»»
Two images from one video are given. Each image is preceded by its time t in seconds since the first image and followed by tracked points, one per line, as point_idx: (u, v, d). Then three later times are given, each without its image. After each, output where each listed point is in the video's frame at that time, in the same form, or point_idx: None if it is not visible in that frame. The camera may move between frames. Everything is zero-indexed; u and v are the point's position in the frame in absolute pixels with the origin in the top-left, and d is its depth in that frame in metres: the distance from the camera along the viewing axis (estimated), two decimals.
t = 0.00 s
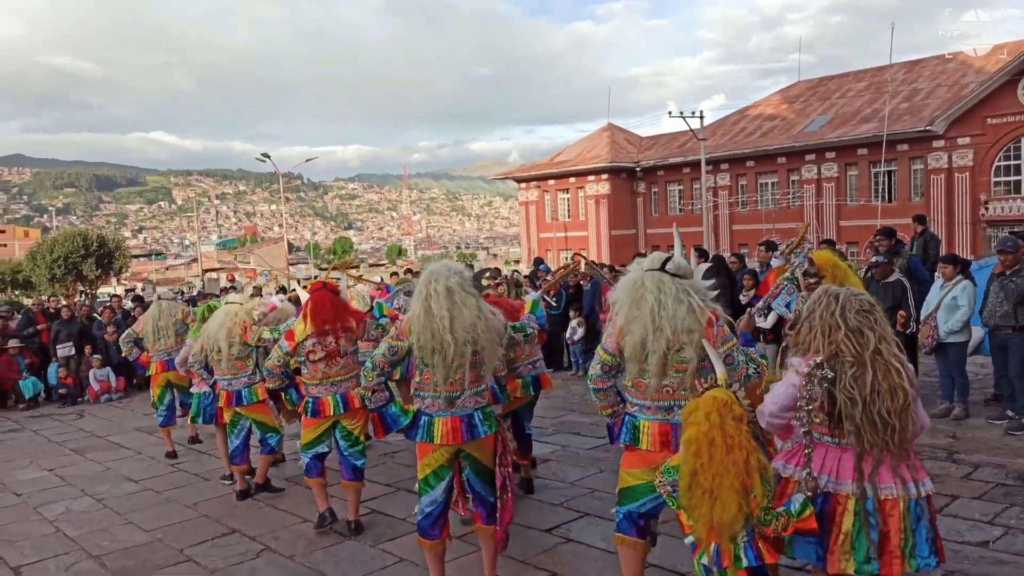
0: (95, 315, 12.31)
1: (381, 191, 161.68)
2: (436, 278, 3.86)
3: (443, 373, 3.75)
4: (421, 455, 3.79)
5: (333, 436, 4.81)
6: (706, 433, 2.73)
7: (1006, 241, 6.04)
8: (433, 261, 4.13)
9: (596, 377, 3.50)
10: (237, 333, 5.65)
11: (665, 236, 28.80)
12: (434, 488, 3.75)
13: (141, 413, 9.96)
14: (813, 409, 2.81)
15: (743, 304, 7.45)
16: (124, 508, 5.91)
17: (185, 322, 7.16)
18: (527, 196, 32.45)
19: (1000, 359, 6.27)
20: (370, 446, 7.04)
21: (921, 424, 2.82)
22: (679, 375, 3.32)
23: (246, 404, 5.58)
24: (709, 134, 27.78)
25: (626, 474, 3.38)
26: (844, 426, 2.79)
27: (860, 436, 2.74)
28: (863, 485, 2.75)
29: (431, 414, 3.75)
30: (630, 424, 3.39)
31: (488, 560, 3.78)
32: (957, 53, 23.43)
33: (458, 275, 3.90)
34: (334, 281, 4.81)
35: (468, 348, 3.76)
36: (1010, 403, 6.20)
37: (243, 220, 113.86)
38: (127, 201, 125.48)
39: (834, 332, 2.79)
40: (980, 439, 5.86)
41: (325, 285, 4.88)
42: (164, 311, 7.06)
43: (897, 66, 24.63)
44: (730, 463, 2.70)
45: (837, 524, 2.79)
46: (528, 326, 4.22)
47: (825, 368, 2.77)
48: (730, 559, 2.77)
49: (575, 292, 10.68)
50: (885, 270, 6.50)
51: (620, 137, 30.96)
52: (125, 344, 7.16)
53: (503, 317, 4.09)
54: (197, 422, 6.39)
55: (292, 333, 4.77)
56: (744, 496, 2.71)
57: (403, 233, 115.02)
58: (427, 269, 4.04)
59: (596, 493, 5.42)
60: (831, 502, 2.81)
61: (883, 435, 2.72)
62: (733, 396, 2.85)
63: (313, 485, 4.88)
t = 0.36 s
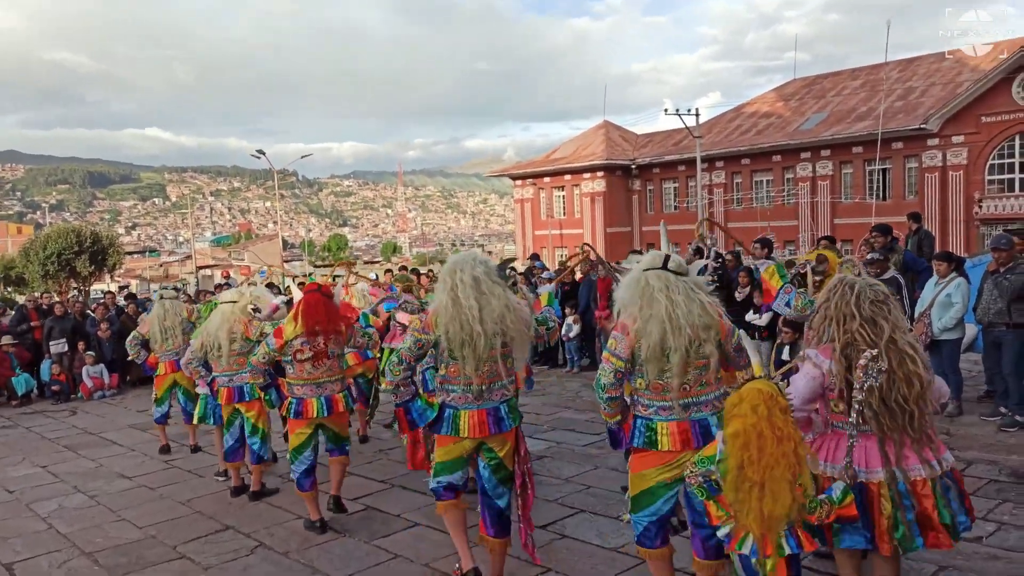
««
*Directions*
Nothing should appear in the answer except the lines above from the line with "44: (730, 463, 2.70)" through the line with "62: (733, 396, 2.85)", both included, written out exactly.

*Result of the task*
44: (730, 463, 2.70)
45: (837, 524, 2.79)
46: (528, 326, 4.22)
47: (825, 368, 2.77)
48: (730, 559, 2.77)
49: (575, 292, 10.68)
50: (885, 270, 6.50)
51: (620, 137, 30.96)
52: (125, 344, 7.16)
53: (503, 317, 4.09)
54: (197, 422, 6.39)
55: (292, 333, 4.77)
56: (744, 496, 2.71)
57: (403, 233, 115.02)
58: (427, 269, 4.04)
59: (596, 493, 5.42)
60: (831, 502, 2.81)
61: (883, 435, 2.72)
62: (733, 396, 2.85)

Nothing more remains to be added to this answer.